Некоторые из училок с дипломами рассказывали мне, что поступили на педагогический факультет, только чтобы получить хоть какой-нибудь диплом о высшем образовании (и не помышляя о работе с детьми), при этом мечтая быть парикмахером-стилистом или кем-нибудь ещё. Или поступали на педфак по настоянию родителей. И вот теперь так уже и работают, как сложилось. Да и вообще, многие ли наши женщины (у которой семья, муж, дети…) у нас прям вот так и работают на работе своей мечты? Вот эти-то несостоявшиеся парикмахеры (не подразумеваю ни малейшего уничижительного отношения к этой весьма замечательной профессии) и пришли со своими педдипломами в школу.

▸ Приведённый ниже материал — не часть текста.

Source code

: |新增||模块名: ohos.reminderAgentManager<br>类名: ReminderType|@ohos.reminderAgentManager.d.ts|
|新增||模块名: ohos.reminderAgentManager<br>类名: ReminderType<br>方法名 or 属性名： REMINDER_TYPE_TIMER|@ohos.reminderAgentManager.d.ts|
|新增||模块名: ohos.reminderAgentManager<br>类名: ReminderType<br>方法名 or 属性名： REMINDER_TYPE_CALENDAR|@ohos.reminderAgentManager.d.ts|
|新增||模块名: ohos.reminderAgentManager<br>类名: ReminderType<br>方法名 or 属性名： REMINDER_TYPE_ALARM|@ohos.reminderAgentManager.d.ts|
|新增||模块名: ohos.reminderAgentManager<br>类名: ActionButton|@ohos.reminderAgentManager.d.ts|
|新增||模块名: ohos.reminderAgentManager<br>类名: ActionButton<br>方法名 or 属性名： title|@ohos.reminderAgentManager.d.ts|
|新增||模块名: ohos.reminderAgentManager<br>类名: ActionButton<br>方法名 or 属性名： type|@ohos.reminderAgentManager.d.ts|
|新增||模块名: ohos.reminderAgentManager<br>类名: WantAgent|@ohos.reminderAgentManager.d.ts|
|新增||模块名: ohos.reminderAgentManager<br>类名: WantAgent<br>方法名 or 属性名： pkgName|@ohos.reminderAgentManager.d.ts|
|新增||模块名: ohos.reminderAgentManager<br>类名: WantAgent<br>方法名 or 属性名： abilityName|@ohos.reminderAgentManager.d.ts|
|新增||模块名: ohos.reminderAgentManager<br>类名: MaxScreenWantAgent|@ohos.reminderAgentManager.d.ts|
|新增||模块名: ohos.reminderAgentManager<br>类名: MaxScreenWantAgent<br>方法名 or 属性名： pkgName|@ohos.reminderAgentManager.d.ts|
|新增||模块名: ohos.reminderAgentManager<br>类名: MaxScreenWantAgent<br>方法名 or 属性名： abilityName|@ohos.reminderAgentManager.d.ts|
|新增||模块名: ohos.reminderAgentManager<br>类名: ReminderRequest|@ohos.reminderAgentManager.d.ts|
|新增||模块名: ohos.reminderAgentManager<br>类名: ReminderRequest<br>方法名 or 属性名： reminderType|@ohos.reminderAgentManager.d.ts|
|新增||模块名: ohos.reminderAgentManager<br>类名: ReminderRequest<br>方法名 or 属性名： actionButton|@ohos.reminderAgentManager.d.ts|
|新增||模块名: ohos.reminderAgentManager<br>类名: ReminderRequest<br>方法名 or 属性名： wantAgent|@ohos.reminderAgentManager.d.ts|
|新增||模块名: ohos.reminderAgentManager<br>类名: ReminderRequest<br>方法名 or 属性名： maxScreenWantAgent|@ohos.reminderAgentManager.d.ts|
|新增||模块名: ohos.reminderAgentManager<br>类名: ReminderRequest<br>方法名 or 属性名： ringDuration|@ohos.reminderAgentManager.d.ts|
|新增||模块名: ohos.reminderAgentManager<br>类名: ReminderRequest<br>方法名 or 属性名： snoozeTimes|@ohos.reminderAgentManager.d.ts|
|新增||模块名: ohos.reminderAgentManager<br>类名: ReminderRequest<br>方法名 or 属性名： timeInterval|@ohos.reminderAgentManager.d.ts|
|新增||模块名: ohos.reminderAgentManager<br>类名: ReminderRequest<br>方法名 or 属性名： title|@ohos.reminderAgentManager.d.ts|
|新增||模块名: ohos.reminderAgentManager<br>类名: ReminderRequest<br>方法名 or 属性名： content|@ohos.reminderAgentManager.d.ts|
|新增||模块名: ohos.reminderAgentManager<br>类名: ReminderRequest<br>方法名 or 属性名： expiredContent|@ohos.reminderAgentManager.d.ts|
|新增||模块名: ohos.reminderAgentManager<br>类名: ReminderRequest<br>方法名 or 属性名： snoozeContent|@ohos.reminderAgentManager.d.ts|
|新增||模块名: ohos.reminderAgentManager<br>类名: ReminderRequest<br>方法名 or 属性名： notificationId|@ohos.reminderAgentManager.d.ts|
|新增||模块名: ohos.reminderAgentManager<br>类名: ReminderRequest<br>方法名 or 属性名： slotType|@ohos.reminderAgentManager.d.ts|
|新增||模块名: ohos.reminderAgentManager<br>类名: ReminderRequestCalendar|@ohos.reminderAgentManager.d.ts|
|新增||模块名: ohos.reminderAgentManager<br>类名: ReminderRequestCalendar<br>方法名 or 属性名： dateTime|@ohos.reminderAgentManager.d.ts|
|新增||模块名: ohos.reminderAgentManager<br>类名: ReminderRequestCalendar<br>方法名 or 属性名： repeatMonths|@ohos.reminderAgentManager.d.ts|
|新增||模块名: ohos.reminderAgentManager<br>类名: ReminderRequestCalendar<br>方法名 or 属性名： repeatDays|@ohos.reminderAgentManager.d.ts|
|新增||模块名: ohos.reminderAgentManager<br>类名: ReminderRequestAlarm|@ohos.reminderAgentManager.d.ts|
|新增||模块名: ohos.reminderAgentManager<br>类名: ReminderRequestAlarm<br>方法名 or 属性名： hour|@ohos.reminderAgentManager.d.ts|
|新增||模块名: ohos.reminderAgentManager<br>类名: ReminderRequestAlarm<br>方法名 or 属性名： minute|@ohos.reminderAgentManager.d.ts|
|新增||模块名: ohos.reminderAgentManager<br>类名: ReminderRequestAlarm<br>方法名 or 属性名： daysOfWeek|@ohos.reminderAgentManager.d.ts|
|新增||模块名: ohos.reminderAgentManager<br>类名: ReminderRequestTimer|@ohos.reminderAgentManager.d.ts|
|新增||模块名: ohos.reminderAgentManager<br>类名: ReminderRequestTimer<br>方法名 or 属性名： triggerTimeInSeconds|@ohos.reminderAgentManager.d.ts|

Яобщалась со многими из училок и очень старалась разглядеть в них что-то хорошее, хоть капельку. Ядаже много общалась с ними. И даже попадала под их влияние, под влияние их многолетнего опыта, но, слава Богу, не на долгое время. И никто не может упрекнуть меня в предвзятой, враждебной позиции. Не забуду, как я впервые появилась в школе в качестве учителя, как я была счастлива и горда этим событием, потому что это учреждение и всё с ним связанное вызывало у меня искреннее уважение, и первые полгода я ходила, даже порхала по школе, широко раскрытыми глазами всё разглядывая, всех слушая, впитывая буквально каждое слово, каждый педагогический поступок, всё это тщательно в себе перерабатывая. О, это целая маленькая жизнь. И затем, не зацикливаясь на предыдущих разочарованиях, в каждую новую школу я приходила только с хорошими мыслями и чаяниями и даже снова какое-то время пребывала в розовых очках. Это благодаря моему качеству желать видеть в людях хорошее, думать о них лучше, чем они есть на самом деле. Кстати, я считаю это качество бесценным для работы учителем, для работы с детьми, поэтому я ни за что не откажусь от него. Человек, не обладающий таким качеством, не может быть хорошим учителем. Потому что отсутствие желания видеть в людях хорошее превращает человека в циника. Нет ничего хуже циника, работающего с детьми. А между тем, именно циники с ними и работают, а такие, как я, – это белые вороны в их стае.

Ой, чуть не забыла! Ещё один не последний, не редкий фактор успешной работы в школе – родственные связи и брачные узы. Я уже упоминала об этих самых «династиях» и «преемственностях». Вот один сочный пример одной конкретной школы (гимназии, в которой я когда-то училась сама), и в которую, уже будучи учителем, я как-то пришла устроиться на работу, заручившись хорошей рекомендацией одной из моих бывших учителей (да и вся школа знала меня только с хорошей стороны). Работу учителя я не получила, и это связано именно с тем, о чём я нечаянно узнала, случайно разговорившись со своими коллегами из этой школы. С тех пор, когда я окончила эту гимназию, минуло уже много лет. Но её бессменным директором работает всё тот же человек. А её сын теперь работает завучем школы. Директриса даже фамилию на старости лет поменяла, чтобы лишний раз не бросалось в глаза, что она одна и та же у директора и завуча школы. Ну, вы понимаете, как у нас теперь часто делают, пристраивая своих… А у сына директрисы оказалась ещё любимая тёща, которая тоже теперь работает в этой же школе и тоже на ответственной должности. Она обосновалась там завучем по иностранным языкам и теперь, в свою очередь, окружила себя своими родственниками и подругами. Так что теперь там такой вот крепкий, дружный, семейный коллектив в стенах государственного образовательного учреждения.